WHAT IS REQUIRED: Every line in the data below from the one containing "right ankle: (117, 235)" down to the one containing "left hip: (228, 88)", both included, must be retyped exactly; no other line is to appear.

INFORMATION GIVEN:
*****

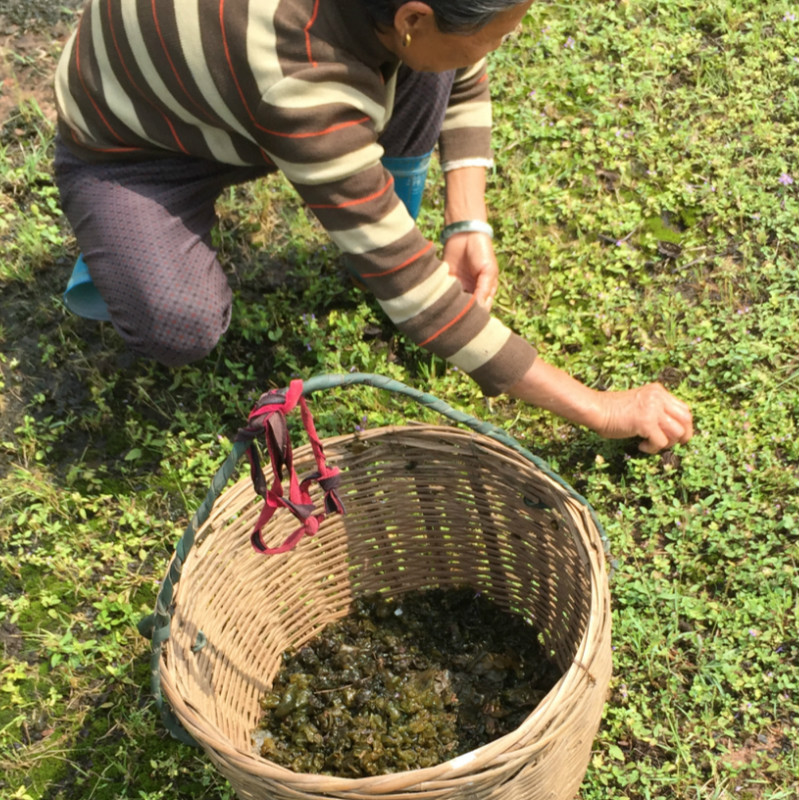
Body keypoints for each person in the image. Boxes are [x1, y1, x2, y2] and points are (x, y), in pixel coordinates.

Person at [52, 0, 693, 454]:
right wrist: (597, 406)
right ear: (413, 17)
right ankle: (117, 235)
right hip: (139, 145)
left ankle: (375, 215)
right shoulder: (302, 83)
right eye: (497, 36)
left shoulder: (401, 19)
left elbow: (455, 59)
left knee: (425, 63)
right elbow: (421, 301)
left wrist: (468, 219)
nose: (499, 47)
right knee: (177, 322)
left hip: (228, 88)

*****

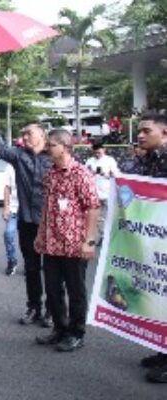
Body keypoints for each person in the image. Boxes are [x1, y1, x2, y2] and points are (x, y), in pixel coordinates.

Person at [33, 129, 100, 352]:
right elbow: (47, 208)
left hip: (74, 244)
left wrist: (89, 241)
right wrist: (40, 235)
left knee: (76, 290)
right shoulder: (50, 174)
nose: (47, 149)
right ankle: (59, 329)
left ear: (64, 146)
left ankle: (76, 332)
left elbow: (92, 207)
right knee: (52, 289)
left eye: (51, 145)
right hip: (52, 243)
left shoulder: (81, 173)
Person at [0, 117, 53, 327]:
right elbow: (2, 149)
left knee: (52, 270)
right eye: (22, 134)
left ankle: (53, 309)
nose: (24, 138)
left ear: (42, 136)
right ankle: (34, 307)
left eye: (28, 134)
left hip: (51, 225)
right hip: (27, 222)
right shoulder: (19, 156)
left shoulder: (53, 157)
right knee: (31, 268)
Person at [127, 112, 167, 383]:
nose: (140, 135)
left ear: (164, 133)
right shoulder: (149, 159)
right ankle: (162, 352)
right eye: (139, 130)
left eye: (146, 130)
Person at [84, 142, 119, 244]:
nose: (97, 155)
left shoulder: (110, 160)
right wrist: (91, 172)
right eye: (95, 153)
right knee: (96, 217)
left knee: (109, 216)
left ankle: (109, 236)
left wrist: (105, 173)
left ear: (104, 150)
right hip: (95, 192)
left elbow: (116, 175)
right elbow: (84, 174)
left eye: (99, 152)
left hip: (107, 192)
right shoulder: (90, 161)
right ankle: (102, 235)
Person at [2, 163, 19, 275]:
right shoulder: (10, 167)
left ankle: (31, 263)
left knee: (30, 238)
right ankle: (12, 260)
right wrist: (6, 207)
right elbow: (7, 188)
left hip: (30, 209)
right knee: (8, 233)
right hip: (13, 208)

*****

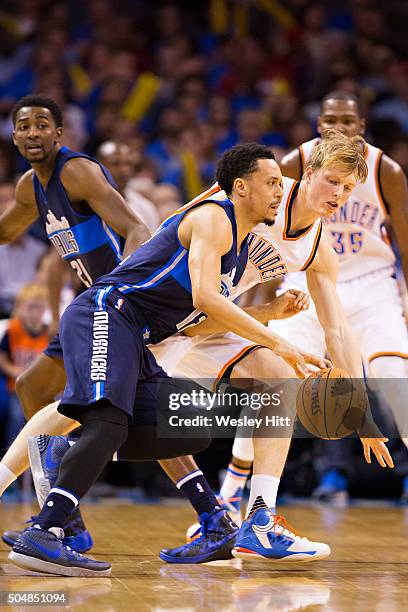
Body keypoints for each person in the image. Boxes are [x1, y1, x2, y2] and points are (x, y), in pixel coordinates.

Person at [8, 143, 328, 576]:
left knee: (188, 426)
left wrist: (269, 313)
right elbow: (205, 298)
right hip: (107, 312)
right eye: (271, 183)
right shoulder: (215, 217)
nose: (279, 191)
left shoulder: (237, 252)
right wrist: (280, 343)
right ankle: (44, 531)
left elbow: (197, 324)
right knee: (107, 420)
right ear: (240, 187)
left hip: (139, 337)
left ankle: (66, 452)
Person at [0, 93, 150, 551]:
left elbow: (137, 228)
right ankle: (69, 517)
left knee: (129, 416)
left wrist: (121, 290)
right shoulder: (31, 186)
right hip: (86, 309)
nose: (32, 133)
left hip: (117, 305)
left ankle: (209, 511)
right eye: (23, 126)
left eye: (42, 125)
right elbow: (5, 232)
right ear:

*****

ANSWER FOR THIS EXERCISE:
right ankle: (117, 235)
right hip: (139, 145)
left ankle: (375, 215)
right shoulder: (302, 83)
right eye: (497, 36)
left shoulder: (401, 19)
left elbow: (455, 59)
left knee: (425, 63)
right elbow: (421, 301)
left wrist: (468, 219)
nose: (499, 47)
right knee: (177, 322)
left hip: (228, 88)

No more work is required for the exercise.